Heute, da die Cholera wiederum in die Stadt ihren Einzug gehalten, wiederholt sich dasselbe Schauspiel. Die aufgeregten Volksmassen wollten den Hafen sperren, die Eisenbahn wurde zerstört, damit kein Gift in das Land hineingeschleppt werde, und selbst die Desinfektionsmittel, welche die Regierung nach den bedrohten Ortschaften senden zu müssen glaubte, wurden von dem Pöbel angehalten und vor den Thoren der Stadt verbrannt. Und so groß war in den letzten Septembertagen die Aufregung der Bevölkerung, daß die bewaffnete Macht einschreiten und Ordnung schaffen mußte.

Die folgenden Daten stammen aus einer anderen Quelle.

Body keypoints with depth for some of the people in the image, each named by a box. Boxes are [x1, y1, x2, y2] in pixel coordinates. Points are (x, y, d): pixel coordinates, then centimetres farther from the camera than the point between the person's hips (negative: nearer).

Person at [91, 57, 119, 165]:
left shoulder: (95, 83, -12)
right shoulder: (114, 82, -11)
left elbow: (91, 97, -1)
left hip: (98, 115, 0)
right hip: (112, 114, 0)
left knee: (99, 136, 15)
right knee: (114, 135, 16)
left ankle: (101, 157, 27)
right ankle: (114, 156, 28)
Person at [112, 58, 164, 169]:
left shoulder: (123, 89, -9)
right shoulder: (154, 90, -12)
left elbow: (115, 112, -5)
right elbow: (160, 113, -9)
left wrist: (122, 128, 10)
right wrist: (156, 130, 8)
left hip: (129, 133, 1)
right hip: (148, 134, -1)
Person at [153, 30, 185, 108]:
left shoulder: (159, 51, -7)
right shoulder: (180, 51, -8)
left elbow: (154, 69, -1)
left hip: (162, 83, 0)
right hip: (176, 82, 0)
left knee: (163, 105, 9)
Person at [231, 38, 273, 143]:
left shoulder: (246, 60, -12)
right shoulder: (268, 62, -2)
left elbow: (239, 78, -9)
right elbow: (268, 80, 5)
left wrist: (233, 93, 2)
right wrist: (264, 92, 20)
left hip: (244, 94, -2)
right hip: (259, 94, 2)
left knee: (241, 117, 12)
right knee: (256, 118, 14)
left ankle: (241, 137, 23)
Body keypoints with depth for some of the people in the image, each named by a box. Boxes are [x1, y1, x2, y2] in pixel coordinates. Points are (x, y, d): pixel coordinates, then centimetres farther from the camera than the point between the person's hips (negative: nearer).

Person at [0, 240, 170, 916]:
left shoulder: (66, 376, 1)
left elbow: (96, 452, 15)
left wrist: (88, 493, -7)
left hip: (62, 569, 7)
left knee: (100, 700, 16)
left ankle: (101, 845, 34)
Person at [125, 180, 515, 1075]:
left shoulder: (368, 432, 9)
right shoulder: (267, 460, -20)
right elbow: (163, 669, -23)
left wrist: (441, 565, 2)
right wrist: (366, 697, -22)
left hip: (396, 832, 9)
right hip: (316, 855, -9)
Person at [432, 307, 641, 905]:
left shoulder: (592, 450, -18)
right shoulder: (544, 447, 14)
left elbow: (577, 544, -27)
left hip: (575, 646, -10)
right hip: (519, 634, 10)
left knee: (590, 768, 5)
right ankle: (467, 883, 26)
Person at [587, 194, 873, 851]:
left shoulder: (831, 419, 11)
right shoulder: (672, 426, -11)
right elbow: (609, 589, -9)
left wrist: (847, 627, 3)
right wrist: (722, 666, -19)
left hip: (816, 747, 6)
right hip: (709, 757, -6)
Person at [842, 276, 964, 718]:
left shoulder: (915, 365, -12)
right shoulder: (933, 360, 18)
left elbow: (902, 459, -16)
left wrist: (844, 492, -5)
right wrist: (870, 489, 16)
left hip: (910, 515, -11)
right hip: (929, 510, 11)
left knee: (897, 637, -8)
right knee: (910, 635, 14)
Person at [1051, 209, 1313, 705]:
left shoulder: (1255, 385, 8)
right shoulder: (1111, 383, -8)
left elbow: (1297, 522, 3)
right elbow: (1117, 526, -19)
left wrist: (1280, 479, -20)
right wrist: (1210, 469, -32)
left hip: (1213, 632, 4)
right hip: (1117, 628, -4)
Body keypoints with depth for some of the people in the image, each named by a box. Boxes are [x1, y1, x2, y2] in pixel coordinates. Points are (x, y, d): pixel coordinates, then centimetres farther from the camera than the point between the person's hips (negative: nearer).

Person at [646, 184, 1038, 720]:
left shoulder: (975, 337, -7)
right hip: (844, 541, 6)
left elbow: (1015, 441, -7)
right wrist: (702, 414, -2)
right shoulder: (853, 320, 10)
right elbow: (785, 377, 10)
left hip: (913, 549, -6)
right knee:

Wie stimmt diese traurige Wirklichkeit zu dem volltönenden Namen: Palermo la felice – das Glückliche! Nun, es wechseln auf Erden Stürme und Sonnenschein, und der lachende Himmel Italiens hat dieser Stadt wohl mehr Glück als Unheil beschieden. Oft hatte der Kriegsgott dieselbe heimgesucht, und seit jener Zeit, da der Karthagerheld Hamilkar Barkas mit seinem Heere drei Jahre lang auf der natürlichen Veste des Monte Pellegrino gelagert, den Römern fünfzehn Schlachten geliefert und unbezwungen die Abhänge des Berges verlassen hatte, bis zu jenem denkwürdigen Tage, an welchem Garibaldi mit seinen „Tausend“ unter dem „Regen von 2000 Bomben“ die Stadt im Sturm eingenommen hatte, ward Palermo unzählige Male von Feinden umringt und der Willkür des Siegers preisgegeben.

Aber stets hatte sich der „Allhafen“ rasch von den Schlägen des Schicksals erholt und glänzte von Neuem, gleichviel ob das Kreuz oder der Halbmond von seinen Thürmen in die weite See hinausschaute. Eine Perle im Städtekranze Italiens wird Palermo mit Recht genannt, und in ewiger Frische ist es heute noch dasselbe, wie es ein maurischer Schriftsteller des 12. Jahrhunderts gepriesen: eine Stadt von verführerischer Pracht, an die sich herrliche Lustgärten schmiegen, „wie eine reiche Halskette um den Nacken eines schönen Mädchens“. – i.